We must also realize that when the Cappadocian Fathers presented the Church with the doctrine of the Trinity they did not present it with a formula designed to express that doctrine permanently. There is no universally recognised formula expressing the doctrine of the Trinity, for the Athanasian Creed, which has such a formula, is not an ecumenical creed. The theologians of the fourth century, though they were quite ready to countenance creeds, did not have the same intense addiction to precise formulae as later ages had, nor the same insistence on precise accuracy as we have. Auxentius of Milan could say that the creed which he had probably met for the first time when he became bishop of Milan was what he had learnt from his youth up; he was referring to the content, not to the words. The fact that the members of the council of Constantinople of 381 could regard themselves as reproducing in the creed which they adopted the original formula of 325, which we would regard as a very different document, speaks for itself. At one point Gregory of Nazianzus, in a letter defending Basil against the charge of refusing to acknowledge openly the divinity of the Holy Spirit, states explicitly that it is not the words that count but the meaning which they convey. The Cappadocians cannot be accused of spinning theological formulations simply for the sake of creating ever new Greek metaphysical instructions. They were very well aware, as was Athanasius, of the inadequacy of language to express thought about God. It was one of hte lessons learnt during the course of the controversy. What the Cappadocians conteded for was the shape of Trinitarian doctrine, not for an particular formulation of it. They were emphatically not fighting for a creed, but for a doctrine. That doctrine has since been expressed in different ways by later theologicans, by, for instance, Augustine, Thomas Aquinas, Gregory Palamas, John Calvin, and Karl Barth, but it remains the same doctrine.

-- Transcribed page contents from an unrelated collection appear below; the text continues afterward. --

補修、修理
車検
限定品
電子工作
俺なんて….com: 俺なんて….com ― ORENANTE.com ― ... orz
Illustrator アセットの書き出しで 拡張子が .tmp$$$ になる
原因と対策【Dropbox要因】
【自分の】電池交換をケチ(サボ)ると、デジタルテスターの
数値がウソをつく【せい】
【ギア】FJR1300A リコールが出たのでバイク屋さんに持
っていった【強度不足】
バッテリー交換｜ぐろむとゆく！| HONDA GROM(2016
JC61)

Last of all, we must ask whether this doctrine of the Holy Trinity, achieved after so long and trying an experience of controversy, heart-searching and vicissitude, was an interpretation of the Bible, or whether it should rather be regarded as a development. If, as I think, we can answer the question originally asked in this paper by saying that the journey was necessary, we must decide what sort of a journey it was. Of course the doctrine of the Trinity was in a sense an interpretation of the Bible. It began as an attempt to answer the question, how divine is Jesus Christ?, and went on to decide whether God has communicated himself or not. Neither of these questions lie directly on the surface of the Bible, though they are both raised if the Bible’s contents are studied with care and in depth; the Bible does not directly answer either. The question we deal with here is ultimately that which Newman raised, but did not find an answer, in his Essay on the Development of Christian Doctrine. I think that a consideration of the whole history of the gradual formation of this doctrine must convince students of the subject that the doctrine of the Trinity is a development, and a development which in its shape, is true and authentic. Christians can honestly worship Jesus Christ and also honestly declare that they are monotheists, but only if they adopt a concept of God which has a Trinitarian shape. When they profess this doctrine they are not saying precisely what Mark in his first chapter and Paul in the first of Romans were saying, though in different words, just that and nothing more. Time and trial and long thought and ventures into speculation and even into error, both aided and hindered by non-biblical thought, have taught the Church something about the implicatrions of its faith, have assisted towards the gradual unfolding and uncovering of the basic drive and genius and spirit of Christianity here. Development has meant discovery.